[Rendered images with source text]
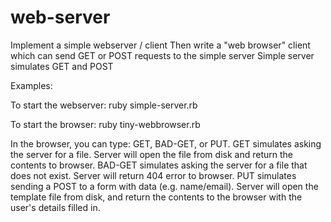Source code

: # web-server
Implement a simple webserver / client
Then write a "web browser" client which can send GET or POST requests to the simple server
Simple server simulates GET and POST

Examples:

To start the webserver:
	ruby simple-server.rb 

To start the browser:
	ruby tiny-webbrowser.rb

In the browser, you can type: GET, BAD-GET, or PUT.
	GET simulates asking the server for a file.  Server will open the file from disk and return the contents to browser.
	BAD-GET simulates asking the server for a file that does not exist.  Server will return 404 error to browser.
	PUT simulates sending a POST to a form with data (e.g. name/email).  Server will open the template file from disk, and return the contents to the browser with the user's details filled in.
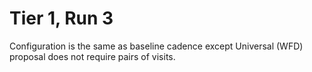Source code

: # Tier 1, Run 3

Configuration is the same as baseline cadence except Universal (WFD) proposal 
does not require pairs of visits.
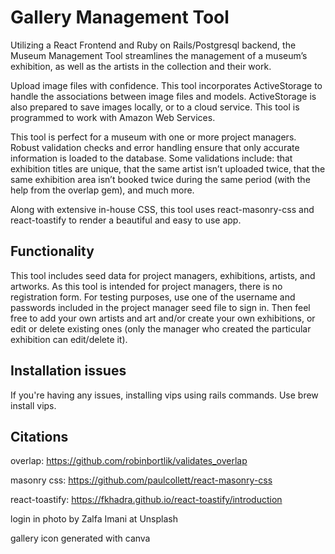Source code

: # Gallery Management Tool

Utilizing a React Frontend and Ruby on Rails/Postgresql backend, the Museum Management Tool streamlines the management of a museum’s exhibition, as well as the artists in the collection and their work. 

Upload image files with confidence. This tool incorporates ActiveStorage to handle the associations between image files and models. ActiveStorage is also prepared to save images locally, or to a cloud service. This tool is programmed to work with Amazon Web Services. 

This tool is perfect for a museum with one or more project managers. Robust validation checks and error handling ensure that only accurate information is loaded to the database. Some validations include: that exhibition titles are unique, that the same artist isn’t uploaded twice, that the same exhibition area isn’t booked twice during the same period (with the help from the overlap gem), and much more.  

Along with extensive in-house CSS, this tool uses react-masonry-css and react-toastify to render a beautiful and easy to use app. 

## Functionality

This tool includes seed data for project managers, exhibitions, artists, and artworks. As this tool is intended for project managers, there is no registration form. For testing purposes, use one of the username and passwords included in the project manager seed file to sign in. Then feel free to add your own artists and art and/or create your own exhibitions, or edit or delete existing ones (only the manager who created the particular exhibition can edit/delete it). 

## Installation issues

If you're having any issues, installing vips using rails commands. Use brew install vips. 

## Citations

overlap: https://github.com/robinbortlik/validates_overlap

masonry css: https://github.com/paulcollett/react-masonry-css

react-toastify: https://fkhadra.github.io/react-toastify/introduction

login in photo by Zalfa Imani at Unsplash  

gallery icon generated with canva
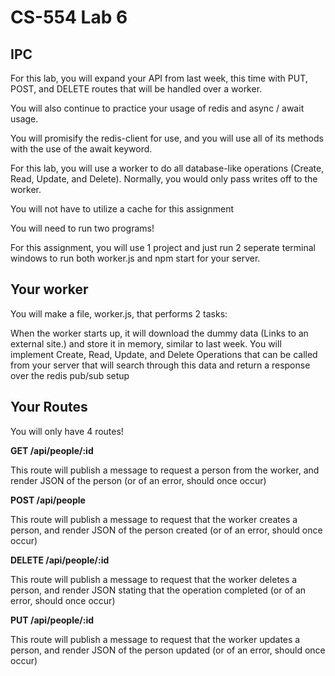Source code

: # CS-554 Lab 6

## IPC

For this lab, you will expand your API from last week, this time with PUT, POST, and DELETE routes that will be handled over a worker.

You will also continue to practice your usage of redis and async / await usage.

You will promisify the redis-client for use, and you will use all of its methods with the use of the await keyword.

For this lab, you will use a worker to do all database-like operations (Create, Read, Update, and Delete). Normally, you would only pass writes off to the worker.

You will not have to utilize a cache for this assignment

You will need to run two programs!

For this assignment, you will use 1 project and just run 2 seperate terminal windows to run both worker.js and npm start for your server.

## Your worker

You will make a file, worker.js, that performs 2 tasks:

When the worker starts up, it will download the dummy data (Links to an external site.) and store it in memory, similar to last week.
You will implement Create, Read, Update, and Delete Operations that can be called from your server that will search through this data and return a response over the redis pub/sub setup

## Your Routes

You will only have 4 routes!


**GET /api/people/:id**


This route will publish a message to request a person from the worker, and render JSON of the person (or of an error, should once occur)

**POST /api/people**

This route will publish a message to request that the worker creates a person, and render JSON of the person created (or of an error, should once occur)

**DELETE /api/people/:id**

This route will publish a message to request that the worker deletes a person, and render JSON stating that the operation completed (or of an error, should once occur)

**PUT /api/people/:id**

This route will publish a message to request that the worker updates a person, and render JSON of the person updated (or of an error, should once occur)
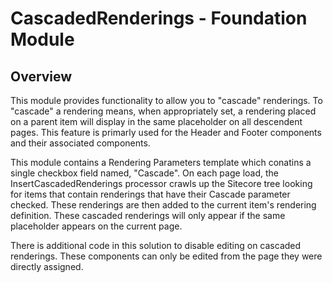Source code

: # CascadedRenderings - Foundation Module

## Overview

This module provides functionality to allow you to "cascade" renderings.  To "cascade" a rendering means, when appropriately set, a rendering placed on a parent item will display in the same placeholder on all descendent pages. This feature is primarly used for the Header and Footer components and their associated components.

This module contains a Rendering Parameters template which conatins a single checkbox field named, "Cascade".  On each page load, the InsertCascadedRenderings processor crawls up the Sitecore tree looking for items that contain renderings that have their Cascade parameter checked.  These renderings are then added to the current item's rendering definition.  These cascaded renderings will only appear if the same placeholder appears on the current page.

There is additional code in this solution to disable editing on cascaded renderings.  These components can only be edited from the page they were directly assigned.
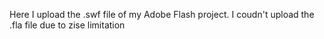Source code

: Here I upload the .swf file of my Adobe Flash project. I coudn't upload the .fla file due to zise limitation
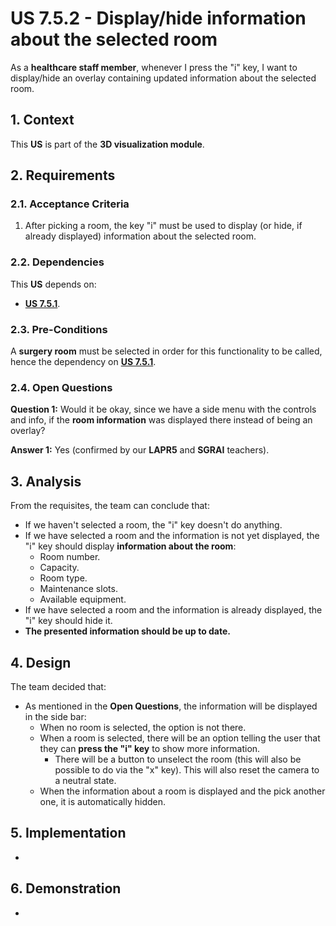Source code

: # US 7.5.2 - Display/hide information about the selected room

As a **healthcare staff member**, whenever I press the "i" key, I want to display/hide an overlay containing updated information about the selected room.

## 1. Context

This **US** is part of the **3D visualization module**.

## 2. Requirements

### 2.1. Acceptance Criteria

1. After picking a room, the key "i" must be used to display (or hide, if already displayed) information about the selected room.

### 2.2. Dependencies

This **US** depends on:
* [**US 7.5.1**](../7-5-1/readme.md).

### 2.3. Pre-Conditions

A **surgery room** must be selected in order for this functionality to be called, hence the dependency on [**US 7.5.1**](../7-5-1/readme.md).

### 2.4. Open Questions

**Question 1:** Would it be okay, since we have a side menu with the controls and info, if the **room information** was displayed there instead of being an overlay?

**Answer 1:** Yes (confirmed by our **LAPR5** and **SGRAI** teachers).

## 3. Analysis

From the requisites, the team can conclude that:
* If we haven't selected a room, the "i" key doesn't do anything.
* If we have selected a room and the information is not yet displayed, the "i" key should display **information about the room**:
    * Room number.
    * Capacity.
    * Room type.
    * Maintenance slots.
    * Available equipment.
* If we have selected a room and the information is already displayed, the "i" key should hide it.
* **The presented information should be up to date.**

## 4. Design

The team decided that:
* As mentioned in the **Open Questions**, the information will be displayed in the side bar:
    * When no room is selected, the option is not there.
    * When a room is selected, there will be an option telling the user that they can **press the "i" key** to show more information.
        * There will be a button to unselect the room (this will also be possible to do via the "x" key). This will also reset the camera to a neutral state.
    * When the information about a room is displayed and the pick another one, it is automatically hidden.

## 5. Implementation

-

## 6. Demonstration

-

Work task: Go through the records line by line, and copy each line that holds the string "assignment".

Exercise result:
You will not have to utilize a cache for this assignment
For this assignment, you will use 1 project and just run 2 seperate terminal windows to run both worker.js and npm start for your server.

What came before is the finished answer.